Non per questo, gli etiopi sono insensibili al richiamo dei marchi occidentali. Kaldi’s Coffee, a dispetto del nome (Kaldi è il mitico pastore che, secondo la leggenda, scoprì il potere eccitante delle bacche di caffè osservando il comportamento delle capre dopo che le avevano ingerite), ha un logo che si ispira, nei colori e nella forma, a quello di Starbucks. D’altronde, la proprietaria Tseday Asrat ebbe l’idea di aprire una caffetteria all’americana in Etiopia proprio durante un viaggio fatto negli States, al seguito del marito, pilota di Ethiopian Airlines. Kaldi’s ha oggi 22 locali, nei quali gli arredi, gli allestimenti, gli accessori e, persino, i grembiuli del personale ricordano la celebre catena di Seattle.

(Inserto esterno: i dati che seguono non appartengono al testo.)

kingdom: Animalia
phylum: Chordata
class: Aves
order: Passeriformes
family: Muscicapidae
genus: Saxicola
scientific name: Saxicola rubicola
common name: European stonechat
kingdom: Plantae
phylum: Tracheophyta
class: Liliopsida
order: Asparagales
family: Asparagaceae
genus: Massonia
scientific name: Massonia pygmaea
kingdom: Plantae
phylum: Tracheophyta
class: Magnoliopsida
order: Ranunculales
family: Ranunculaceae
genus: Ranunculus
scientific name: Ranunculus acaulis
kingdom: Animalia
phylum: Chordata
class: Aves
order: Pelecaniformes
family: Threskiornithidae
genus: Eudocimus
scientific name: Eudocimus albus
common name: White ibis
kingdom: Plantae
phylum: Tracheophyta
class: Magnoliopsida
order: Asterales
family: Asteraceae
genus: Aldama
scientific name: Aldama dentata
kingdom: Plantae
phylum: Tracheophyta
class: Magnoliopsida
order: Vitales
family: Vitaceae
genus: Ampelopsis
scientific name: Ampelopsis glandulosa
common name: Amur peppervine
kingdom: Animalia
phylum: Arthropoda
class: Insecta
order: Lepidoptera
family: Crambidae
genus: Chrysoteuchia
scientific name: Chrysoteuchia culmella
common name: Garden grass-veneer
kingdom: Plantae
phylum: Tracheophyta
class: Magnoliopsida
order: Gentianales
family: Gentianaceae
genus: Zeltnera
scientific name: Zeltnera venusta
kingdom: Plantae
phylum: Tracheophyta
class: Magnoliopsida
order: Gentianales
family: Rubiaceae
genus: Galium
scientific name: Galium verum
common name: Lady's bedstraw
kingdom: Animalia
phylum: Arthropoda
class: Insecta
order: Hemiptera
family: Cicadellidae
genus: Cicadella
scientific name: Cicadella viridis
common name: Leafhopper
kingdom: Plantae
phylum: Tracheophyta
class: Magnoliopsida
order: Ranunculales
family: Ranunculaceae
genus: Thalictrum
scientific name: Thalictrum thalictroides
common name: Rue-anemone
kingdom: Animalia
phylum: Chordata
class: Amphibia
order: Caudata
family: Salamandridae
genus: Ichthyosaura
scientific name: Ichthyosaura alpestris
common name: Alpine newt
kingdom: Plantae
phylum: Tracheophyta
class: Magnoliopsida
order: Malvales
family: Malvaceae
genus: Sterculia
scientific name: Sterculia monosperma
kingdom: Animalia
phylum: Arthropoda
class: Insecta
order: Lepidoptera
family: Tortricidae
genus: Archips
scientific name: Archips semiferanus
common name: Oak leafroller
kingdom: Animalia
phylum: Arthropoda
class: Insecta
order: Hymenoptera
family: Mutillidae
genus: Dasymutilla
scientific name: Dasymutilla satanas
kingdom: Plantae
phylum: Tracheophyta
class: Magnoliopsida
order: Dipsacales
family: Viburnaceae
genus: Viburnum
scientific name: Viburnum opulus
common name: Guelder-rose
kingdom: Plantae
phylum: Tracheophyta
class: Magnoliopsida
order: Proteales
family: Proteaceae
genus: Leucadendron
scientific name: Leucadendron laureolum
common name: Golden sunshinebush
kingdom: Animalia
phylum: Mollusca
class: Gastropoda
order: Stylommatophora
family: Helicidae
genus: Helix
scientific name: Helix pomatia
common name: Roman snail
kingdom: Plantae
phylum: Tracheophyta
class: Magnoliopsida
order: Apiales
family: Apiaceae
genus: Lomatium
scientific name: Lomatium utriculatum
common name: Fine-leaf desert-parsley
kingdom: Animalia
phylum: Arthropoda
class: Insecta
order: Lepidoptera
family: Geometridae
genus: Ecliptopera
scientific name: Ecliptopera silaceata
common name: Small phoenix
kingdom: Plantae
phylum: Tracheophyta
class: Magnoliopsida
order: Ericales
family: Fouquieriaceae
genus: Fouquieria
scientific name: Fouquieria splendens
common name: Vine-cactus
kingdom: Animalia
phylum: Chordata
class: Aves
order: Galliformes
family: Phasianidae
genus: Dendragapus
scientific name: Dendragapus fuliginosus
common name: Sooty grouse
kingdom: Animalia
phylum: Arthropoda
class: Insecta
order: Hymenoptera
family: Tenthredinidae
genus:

E se un giorno Starbucks arrivasse per davvero ad Addis Abeba? Oggi ciò non è possibile, poiché le rigide norme attuali impediscono agli stranieri di aprire delle caffetterie in terra etiope. Ma il divieto potrebbe essere presto revocato, sotto la spinta delle liberalizzazioni.
Secondo Geoff Watts, vice presidente di Intelligentsia Coffee, una prestigiosa torrefazione di Chicago, il mercato etiope sarebbe allora nel mirino di molte grandi catene. “Si tratta di un paese dove la gente apprezza il caffè e che vanta elevati consumi pro capite” spiega Watts. È bene ricordare che, in termini di consumi interni, l’Etiopia, tra i paesi produttori, è superata soltanto dal Brasile e dall’Indonesia.
Intanto sono i torrefattori etiopi ha lanciare la sfida ai mercati internazionali.
Tomoca, ad esempio, vende in tutto il mondo attraverso il suo sito web, ha già un distributore in Giappone, e punta a trovare dei partner in Europa e nord America. I progetti più immediati prevedono l’espansione nei paesi vicini. A cominciare da Djibouti, Kenia e Sudan.